A host of new expensive breakthrough medications have inflamed the debate over the true cost of drug development.
Many contend that criticism of drugs priced like Gilead Sciences' $84,000 hepatitis C medication Sovaldi fails to take into account the millions invested in research and development by the company to get the therapy onto the market.
An analysis released last November by the Tufts Center for the Study of Drug Development estimated it costs an average of $2.6 billion to develop a prescription medication that gains approval by the Food and Drug Administration.
But an article published Wednesday in the New England Journal of Medicine says that the Tufts analysis doesn't actually reflect the economic investment a drug company makes because it fails to recognize the large public contribution made to bring innovative therapies like Sovaldi to the market.

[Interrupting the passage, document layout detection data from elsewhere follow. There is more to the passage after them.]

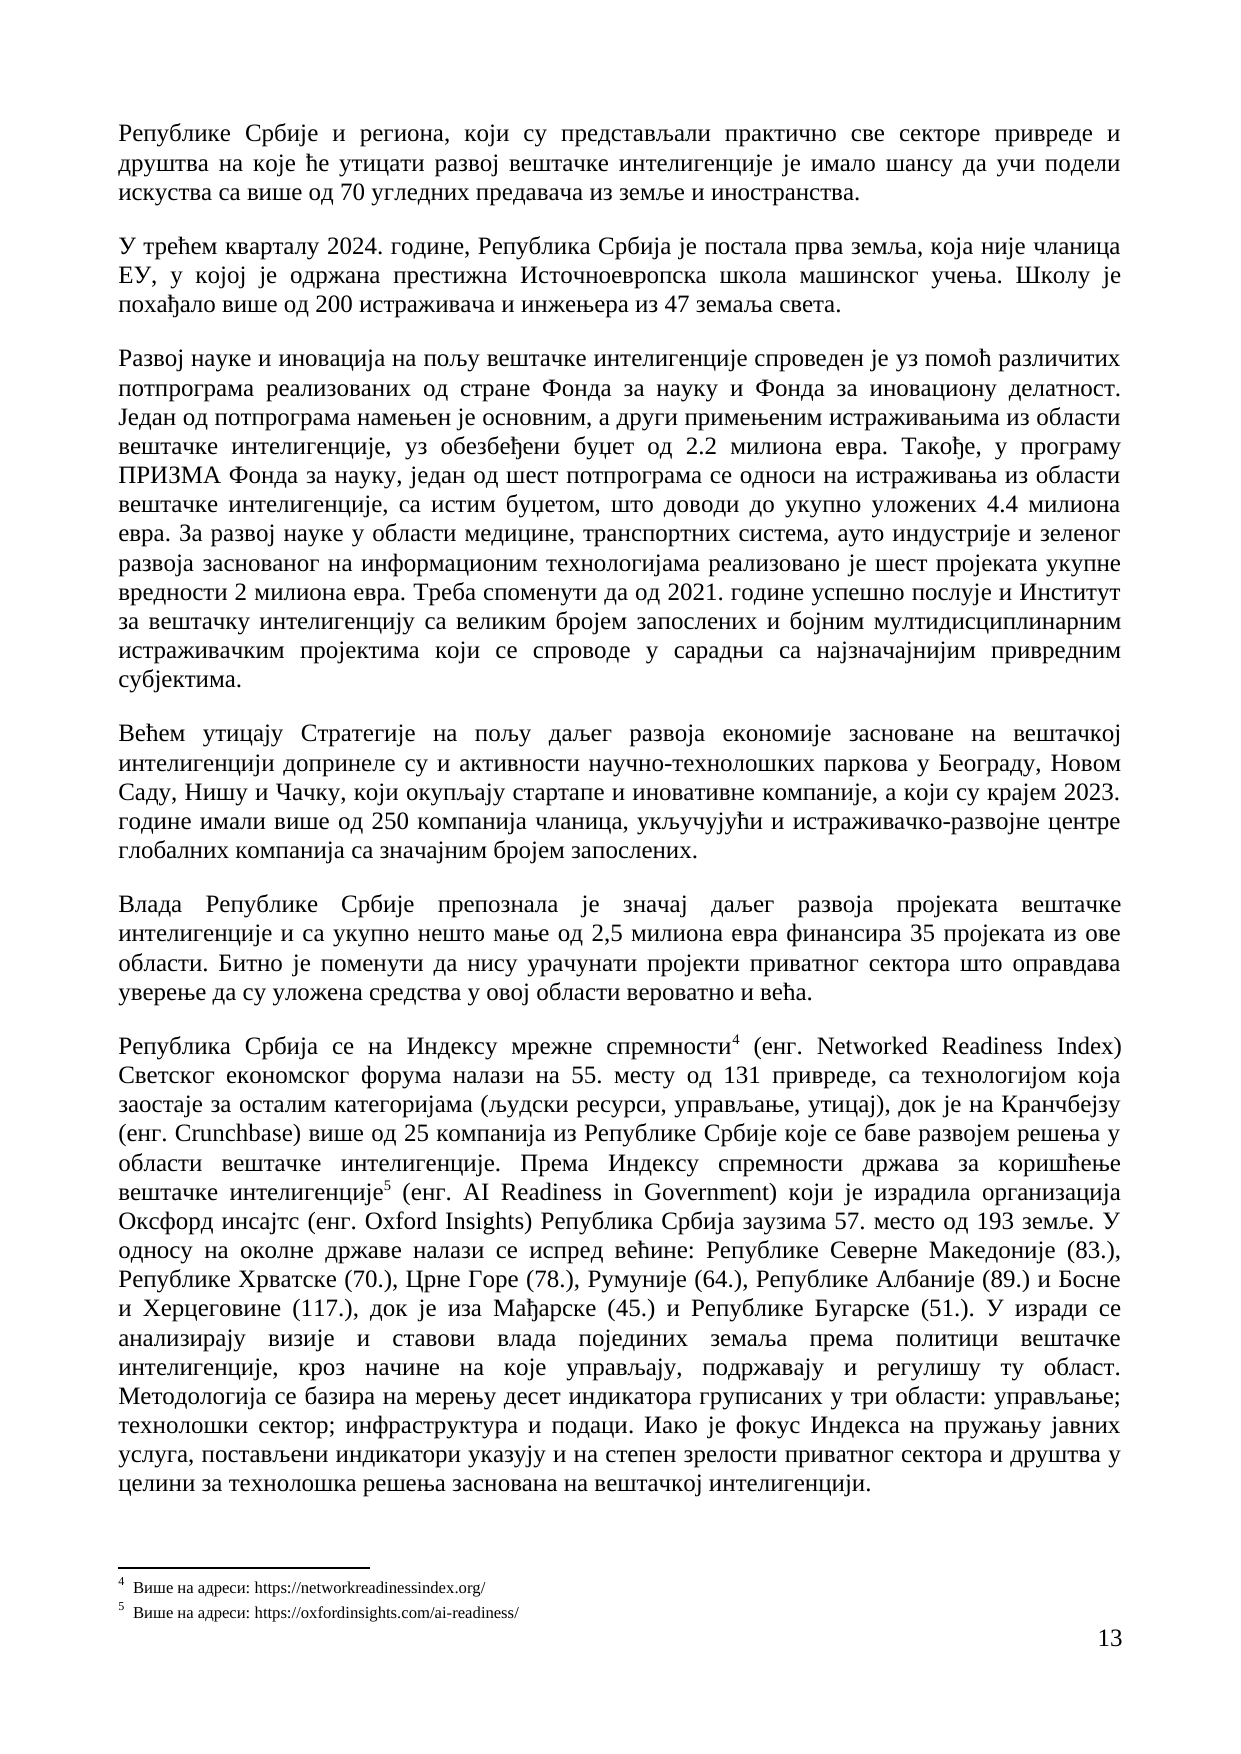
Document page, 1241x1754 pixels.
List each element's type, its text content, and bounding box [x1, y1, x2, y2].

text У трећем кварталу 2024. године, Република Србија је постала прва земља, која није чланица ЕУ, у којој је одржана престижна Источноевропска школа машинског учења. Школу је похађало више од 200 истраживача и инжењера из 47 земаља света. [118, 231, 1122, 318]
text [118, 118, 1122, 206]
text Влада Републике Србије препознала је значај даљег развоја пројеката вештачке интелигенције и са укупно нешто мање од 2,5 милиона евра финансира 35 пројеката из ове области. Битно је поменути да нису урачунати пројекти приватног сектора што оправдава уверење да су уложена средства у овој области вероватно и већа. [118, 889, 1122, 1006]
text Развој науке и иновација на пољу вештачке интелигенције спроведен је уз помоћ различитих потпрограма реализованих од стране Фонда за науку и Фонда за иновациону делатност. Један од потпрограма намењен је основним, а други примењеним истраживањима из области вештачке интелигенције, уз обезбеђени буџет од 2.2 милиона евра. Такође, у програму ПРИЗМА Фонда за науку, један од шест потпрограма се односи на истраживања из области вештачке интелигенције, са истим буџетом, што доводи до укупно уложених 4.4 милиона евра. За развој науке у области медицине, транспортних система, ауто индустрије и зеленог развоја заснованог на информационим технологијама реализовано је шест пројеката укупне вредности 2 милиона евра. Треба споменути да од 2021. године успешно послује и Институт за вештачку интелигенцију са великим бројем запослених и бојним мултидисциплинарним истраживачким пројектима који се спроводе у сарадњи са најзначајнијим привредним субјектима. [118, 343, 1122, 693]
text Република Србија се на Индексу мрежне спремности (енг. Networked Readiness Index) Светског економског форума налази на 55. месту од 131 привреде, са технологијом која заостаје за осталим категоријама (људски ресурси, управљање, утицај), док је на Кранчбејзу (енг. Crunchbase) више од 25 компанија из Републике Србије које се баве развојем решења у области вештачке интелигенције. Према Индексу спремности држава за коришћење вештачке интелигенције (енг. AI Readiness in Government) који је израдила организација Оксфорд инсајтс (енг. Oxford Insights) Република Србија заузима 57. место од 193 земље. У односу на околне државе налази се испред већине: Републике Северне Македоније (83.), Републике Хрватске (70.), Црне Горе (78.), Румуније (64.), Републике Албаније (89.) и Босне и Херцеговине (117.), док је иза Мађарске (45.) и Републике Бугарске (51.). У изради се анализирају визије и ставови влада појединих земаља према политици вештачке интелигенције, кроз начине на које управљају, подржавају и регулишу ту област. Методологија се базира на мерењу десет индикатора груписаних у три области: управљање; технолошки сектор; инфраструктура и подаци. Иако је фокус Индекса на пружању јавних услуга, постављени индикатори указују и на степен зрелости приватног сектора и друштва у целини за технолошка решења заснована на вештачкој интелигенцији. [118, 1031, 1122, 1497]
text Већем утицају Стратегије на пољу даљег развоја економије засноване на вештачкој интелигенцији допринеле су и активности научно-технолошких паркова у Београду, Новом Саду, Нишу и Чачку, који окупљају стартапе и иновативне компаније, а који су крајем 2023. године имали више од 250 компанија чланица, укључујући и истраживачко-развојне центре глобалних компанија са значајним бројем запослених. [118, 718, 1122, 864]
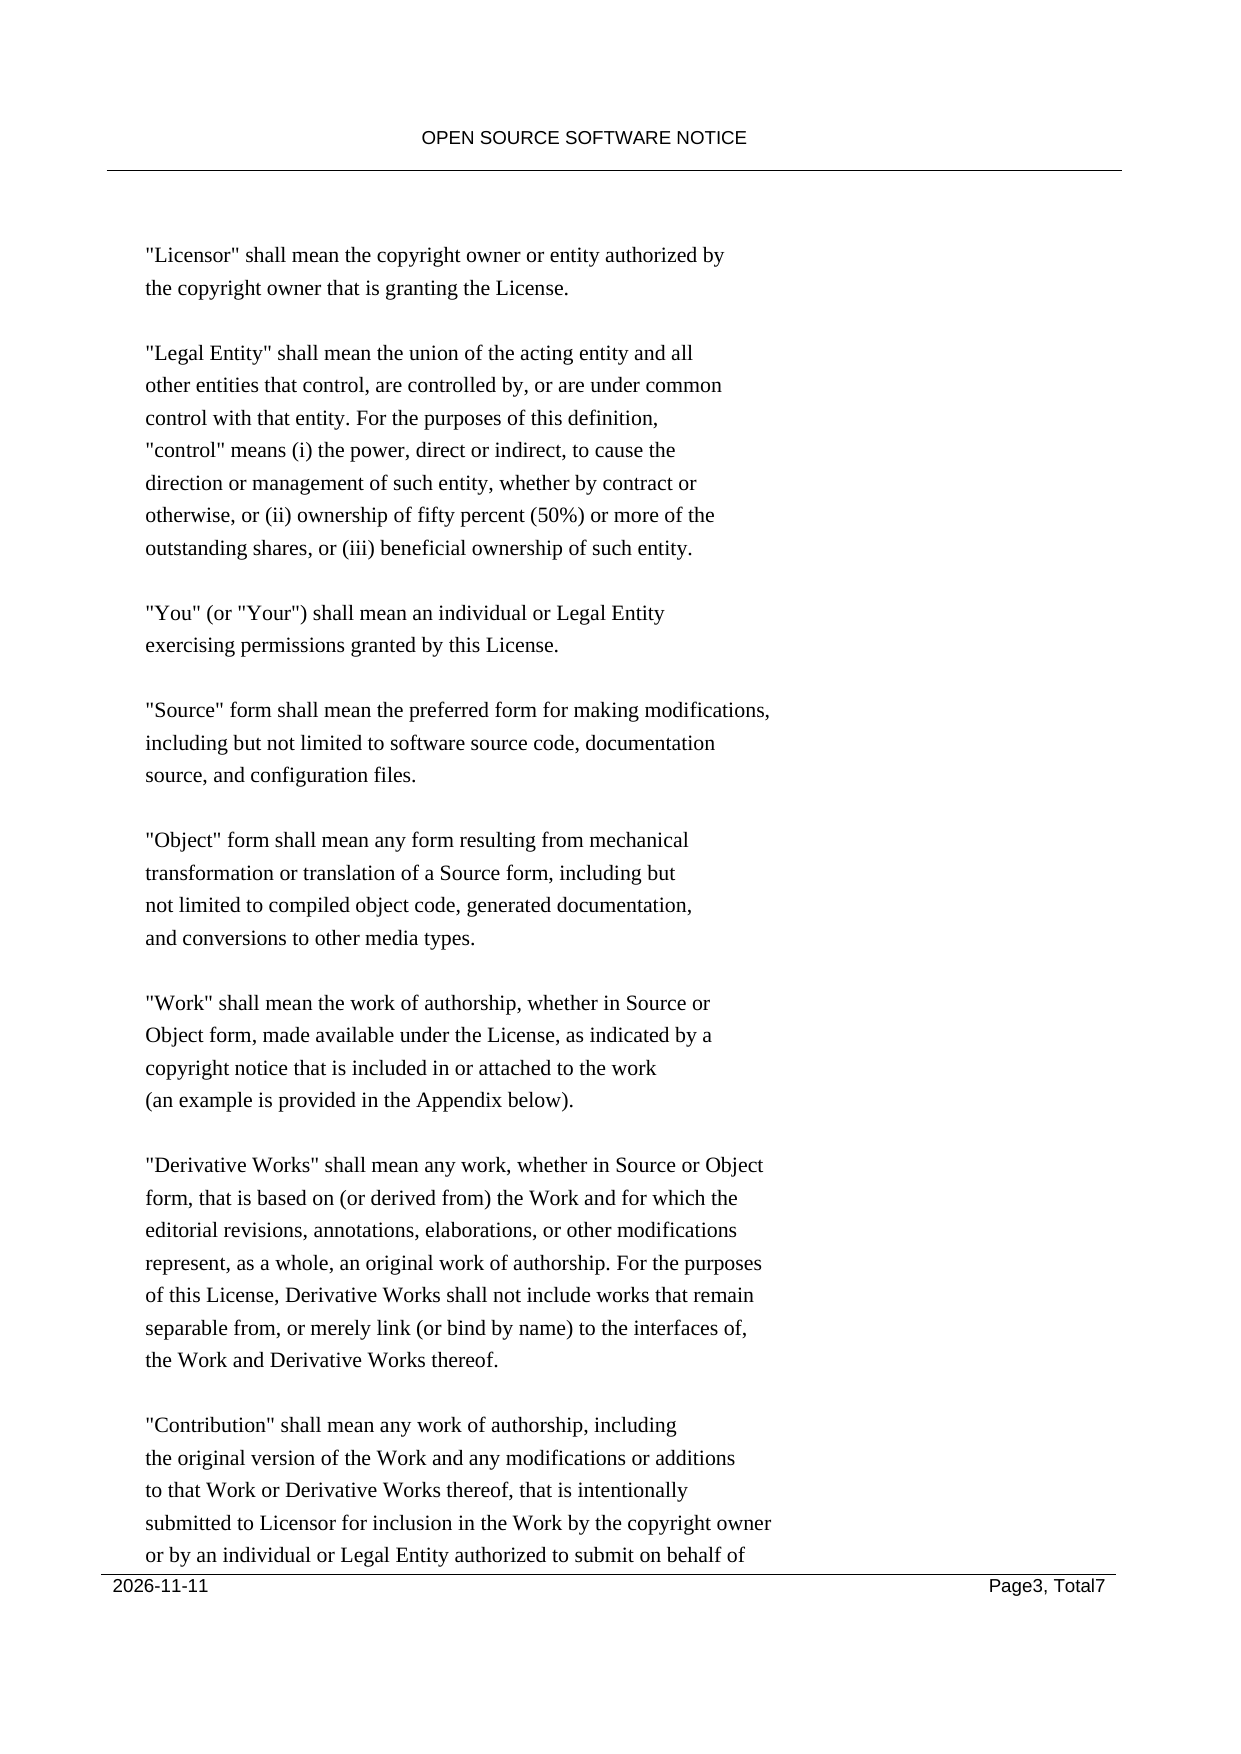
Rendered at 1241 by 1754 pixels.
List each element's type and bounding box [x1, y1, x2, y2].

text [112, 206, 1128, 1571]
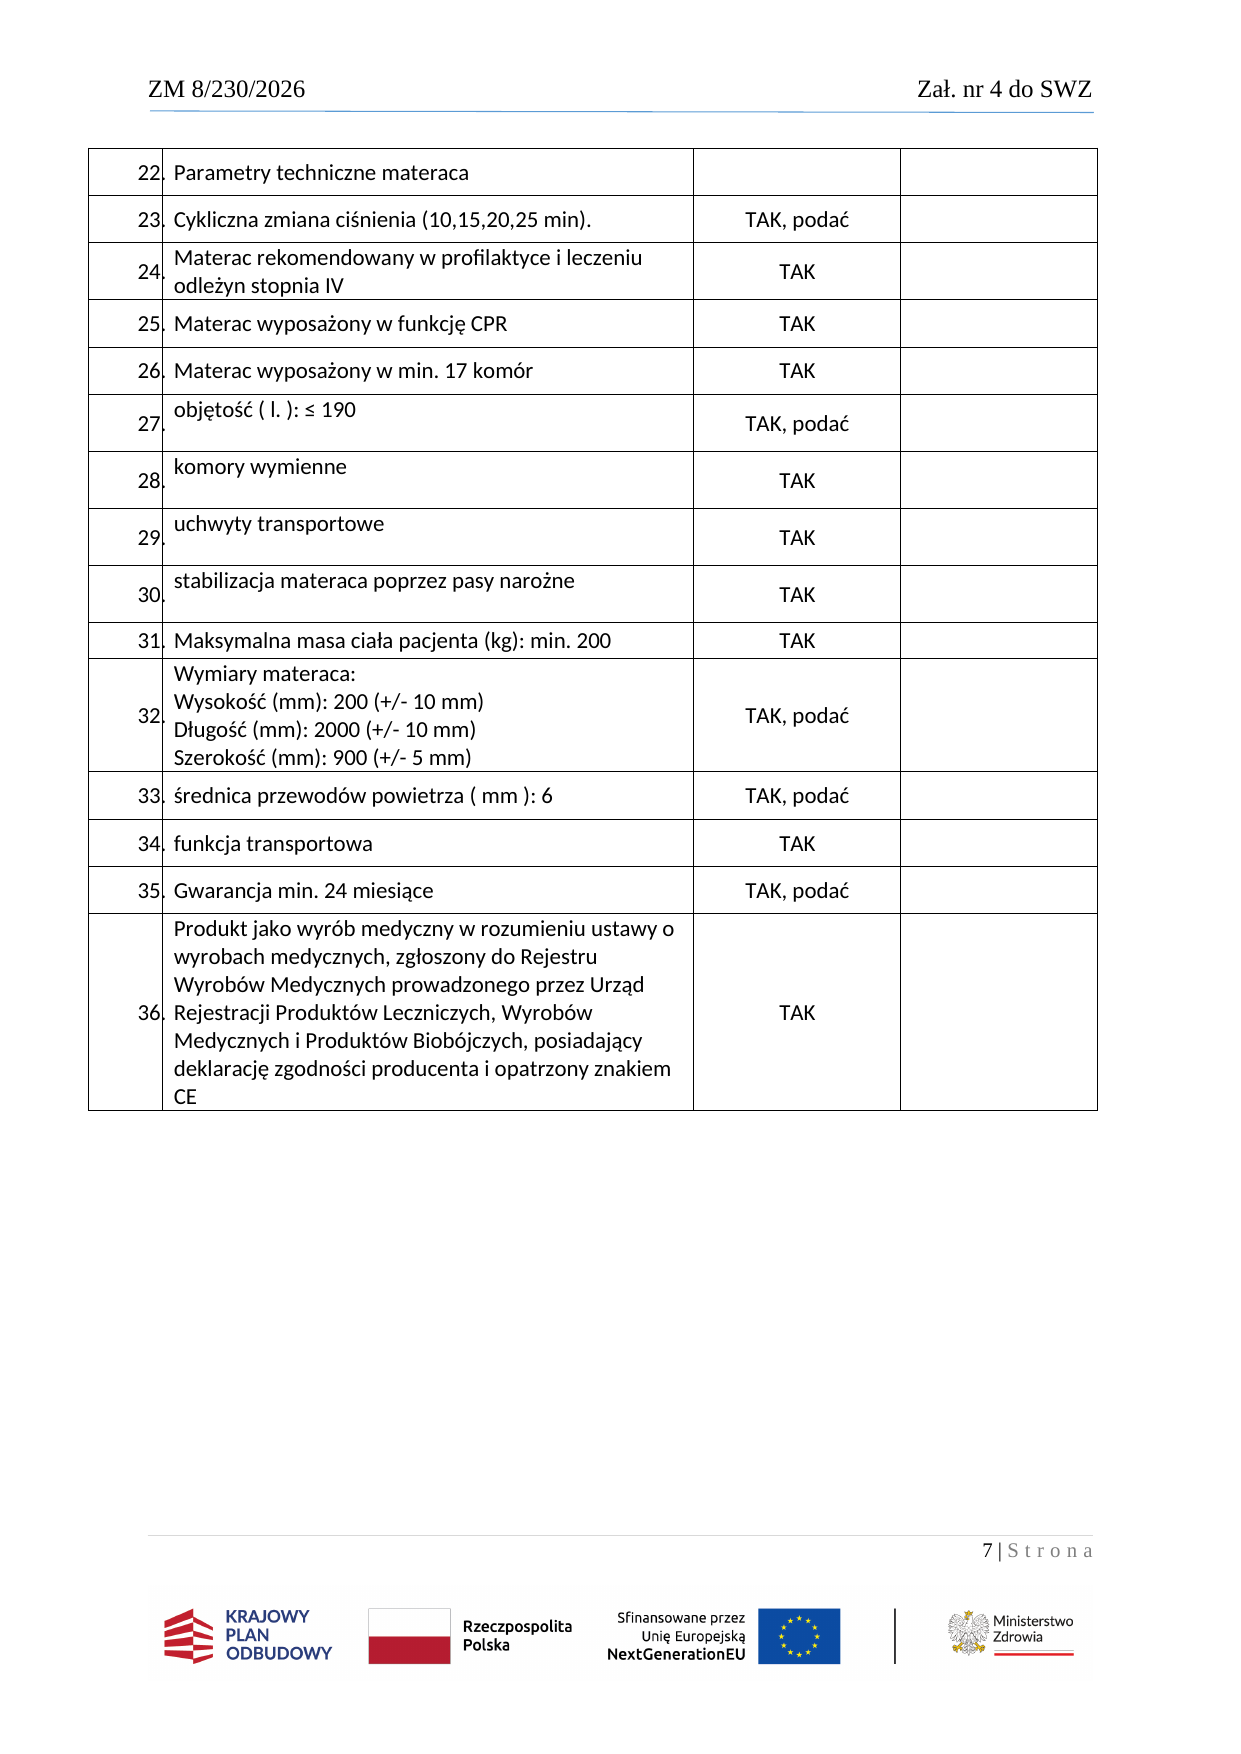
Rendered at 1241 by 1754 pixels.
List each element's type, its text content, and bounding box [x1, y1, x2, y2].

“Pharmaceutical companies do invest heavily in the work needed to bring successful products to market and often in the underlying research on which those products are based,” wrote Dr. Jerry Avorn, a Harvard Medical School professor who has extensively studied the relationship between the cost of medications and their benefits and risks. “But as risky as drug development is, the pharmaceutical and biotech industries remain among the most profitable sectors of the U.S. economy and actually spend only a small fraction of their revenues on truly innovative research.”
Avorn contends the Tufts estimate does not consider the large number of new medications being sold by pharmaceutical firms that were derived originally from publicly funded research. He cites an analysis published in the February issue of Health Affairs that found that the majority of groundbreaking drugs developed and approved by the Food and Drug Administration between 1984 and 2009 were based on “discoveries made by academic researchers who were supported by federal government funding.”
The cost to develop new drugs has gained considerable attention recently as lawmakers consider legislation aimed at increasing the number of innovative therapies. Part of that legislative debate is focused on how to give companies incentives to invest more in research and development.
The proposed 21st Century Cures Act, which advanced to the full House Energy and Commerce Committee Thursday, included controversial provisions in its original draft that would have extended patent protection for up to 15 years for medicines that treat “one or more unmet needs.”
A second version of the bill removed the market exclusivity provisions, but the latest draft released this week (PDF), restored a provision that would extend market exclusivity for orphan drugs by six months.
In response to the Avorn's article, Tufts researchers wrote a letter to the editor of NEJM defending the findings of their report. They contend the study was designed to identify only the costs incurred by the companies for research and development.
“Avorn makes the valid and important point that not all costs associated with the discovery and development of new drugs are borne by the private sector,” researchers wrote. “The full social cost would be the sum of the private costs and government and nonprofit funding for research that contributes to the discovery and development of new drugs. The latter element of social cost would be very difficult to quantify adequately.”